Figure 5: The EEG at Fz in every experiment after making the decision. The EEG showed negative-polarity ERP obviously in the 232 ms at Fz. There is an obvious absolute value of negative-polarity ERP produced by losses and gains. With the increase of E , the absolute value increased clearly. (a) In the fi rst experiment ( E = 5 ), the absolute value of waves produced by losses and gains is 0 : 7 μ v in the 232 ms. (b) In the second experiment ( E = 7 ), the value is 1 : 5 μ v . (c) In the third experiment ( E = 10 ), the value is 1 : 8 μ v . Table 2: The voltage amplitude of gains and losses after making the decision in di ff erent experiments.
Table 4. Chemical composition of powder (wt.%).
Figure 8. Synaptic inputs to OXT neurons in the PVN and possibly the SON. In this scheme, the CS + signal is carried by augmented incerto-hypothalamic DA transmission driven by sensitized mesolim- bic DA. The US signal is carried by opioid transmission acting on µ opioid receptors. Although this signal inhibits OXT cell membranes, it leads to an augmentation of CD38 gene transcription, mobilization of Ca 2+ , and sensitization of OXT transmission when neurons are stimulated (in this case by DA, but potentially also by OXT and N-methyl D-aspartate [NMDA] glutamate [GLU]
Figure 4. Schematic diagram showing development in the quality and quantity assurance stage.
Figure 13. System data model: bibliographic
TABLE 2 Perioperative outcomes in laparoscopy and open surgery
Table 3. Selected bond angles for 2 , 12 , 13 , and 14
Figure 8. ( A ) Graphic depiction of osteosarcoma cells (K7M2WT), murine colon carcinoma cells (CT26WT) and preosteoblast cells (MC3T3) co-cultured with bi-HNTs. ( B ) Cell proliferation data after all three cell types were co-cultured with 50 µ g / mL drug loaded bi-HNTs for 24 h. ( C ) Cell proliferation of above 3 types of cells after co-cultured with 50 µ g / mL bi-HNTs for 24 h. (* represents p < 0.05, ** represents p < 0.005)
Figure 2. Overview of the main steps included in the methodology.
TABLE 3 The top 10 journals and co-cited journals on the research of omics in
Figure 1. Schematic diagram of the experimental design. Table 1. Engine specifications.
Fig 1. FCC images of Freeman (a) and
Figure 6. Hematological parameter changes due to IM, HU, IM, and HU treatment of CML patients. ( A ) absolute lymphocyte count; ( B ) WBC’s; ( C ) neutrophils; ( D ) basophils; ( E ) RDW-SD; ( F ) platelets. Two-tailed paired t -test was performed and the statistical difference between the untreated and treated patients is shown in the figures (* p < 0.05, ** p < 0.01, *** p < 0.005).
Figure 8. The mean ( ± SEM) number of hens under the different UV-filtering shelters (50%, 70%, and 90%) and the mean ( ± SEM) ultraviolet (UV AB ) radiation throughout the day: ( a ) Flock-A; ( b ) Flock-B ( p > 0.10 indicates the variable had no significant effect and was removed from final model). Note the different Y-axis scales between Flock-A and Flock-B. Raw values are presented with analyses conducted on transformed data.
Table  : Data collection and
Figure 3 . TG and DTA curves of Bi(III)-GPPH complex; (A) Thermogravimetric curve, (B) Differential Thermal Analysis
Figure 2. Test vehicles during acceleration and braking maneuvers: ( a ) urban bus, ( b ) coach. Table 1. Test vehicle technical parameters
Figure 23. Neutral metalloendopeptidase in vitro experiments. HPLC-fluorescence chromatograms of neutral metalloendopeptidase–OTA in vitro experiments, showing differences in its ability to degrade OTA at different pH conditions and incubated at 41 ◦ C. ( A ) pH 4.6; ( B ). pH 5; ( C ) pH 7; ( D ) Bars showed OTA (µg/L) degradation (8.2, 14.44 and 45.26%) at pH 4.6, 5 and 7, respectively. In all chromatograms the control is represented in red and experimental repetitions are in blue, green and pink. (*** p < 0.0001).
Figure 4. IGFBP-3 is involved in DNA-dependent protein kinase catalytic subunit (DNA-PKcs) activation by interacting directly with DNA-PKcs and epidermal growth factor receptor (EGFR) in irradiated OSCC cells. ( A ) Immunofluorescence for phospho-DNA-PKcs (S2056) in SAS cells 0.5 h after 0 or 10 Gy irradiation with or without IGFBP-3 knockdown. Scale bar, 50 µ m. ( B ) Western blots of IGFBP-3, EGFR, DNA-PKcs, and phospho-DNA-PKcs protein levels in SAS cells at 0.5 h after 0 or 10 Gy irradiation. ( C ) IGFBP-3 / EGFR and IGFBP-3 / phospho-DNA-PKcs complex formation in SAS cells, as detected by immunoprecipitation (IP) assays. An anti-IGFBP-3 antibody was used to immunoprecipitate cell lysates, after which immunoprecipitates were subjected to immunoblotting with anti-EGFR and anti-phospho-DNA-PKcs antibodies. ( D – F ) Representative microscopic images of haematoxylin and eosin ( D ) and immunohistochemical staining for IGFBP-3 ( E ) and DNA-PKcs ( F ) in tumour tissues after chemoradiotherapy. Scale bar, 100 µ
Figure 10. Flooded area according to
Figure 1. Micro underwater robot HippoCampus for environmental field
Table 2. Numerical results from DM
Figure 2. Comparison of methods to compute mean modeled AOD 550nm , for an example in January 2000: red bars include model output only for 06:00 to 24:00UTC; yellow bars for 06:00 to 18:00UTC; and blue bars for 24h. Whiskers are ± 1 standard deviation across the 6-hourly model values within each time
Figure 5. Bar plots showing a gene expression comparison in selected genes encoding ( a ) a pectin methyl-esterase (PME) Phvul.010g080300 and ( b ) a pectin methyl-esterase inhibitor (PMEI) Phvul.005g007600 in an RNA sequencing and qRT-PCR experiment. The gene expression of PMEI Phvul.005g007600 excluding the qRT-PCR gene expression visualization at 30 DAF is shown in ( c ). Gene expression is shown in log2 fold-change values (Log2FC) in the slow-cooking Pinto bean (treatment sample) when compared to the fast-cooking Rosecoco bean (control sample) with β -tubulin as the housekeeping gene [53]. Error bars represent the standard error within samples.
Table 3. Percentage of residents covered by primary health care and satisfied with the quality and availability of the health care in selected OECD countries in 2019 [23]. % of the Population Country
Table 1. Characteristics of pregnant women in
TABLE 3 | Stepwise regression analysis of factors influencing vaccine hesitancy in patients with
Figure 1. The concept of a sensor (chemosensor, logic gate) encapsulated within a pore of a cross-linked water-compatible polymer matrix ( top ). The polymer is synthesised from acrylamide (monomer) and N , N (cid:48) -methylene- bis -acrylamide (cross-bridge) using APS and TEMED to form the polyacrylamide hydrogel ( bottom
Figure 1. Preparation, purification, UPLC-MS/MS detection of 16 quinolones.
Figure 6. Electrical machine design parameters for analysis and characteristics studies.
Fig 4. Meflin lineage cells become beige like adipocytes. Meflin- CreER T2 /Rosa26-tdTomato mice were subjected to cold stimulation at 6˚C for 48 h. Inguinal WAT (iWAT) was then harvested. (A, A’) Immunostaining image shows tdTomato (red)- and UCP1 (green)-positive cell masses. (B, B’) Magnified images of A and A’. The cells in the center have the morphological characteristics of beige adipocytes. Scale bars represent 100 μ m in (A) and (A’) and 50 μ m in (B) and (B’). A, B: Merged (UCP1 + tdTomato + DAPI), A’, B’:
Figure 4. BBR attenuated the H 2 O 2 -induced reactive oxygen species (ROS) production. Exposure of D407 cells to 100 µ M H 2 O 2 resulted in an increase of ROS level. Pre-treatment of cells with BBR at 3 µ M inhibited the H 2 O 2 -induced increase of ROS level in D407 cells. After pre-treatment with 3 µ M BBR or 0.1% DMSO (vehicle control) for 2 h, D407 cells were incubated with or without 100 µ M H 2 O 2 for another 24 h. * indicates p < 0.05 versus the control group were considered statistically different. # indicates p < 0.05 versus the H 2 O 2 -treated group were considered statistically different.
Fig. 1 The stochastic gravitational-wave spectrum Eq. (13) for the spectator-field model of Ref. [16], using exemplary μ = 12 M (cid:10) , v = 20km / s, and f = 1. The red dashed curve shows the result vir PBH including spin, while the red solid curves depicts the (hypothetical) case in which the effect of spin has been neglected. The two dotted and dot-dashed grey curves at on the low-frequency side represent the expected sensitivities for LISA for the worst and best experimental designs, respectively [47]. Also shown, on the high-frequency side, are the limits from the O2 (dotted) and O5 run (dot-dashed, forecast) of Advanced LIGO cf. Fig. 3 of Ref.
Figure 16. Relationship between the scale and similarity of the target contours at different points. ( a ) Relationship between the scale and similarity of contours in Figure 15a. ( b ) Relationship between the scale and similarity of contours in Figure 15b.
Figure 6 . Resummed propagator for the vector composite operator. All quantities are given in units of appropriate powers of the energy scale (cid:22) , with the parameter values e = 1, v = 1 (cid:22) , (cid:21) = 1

============

• What is required:
Select the lines from the entries that include the word "quality".

• Solution:
Figure 4. Schematic diagram showing development in the quality and quantity assurance stage.
Table 3. Percentage of residents covered by primary health care and satisfied with the quality and availability of the health care in selected OECD countries in 2019 [23]. % of the Population Country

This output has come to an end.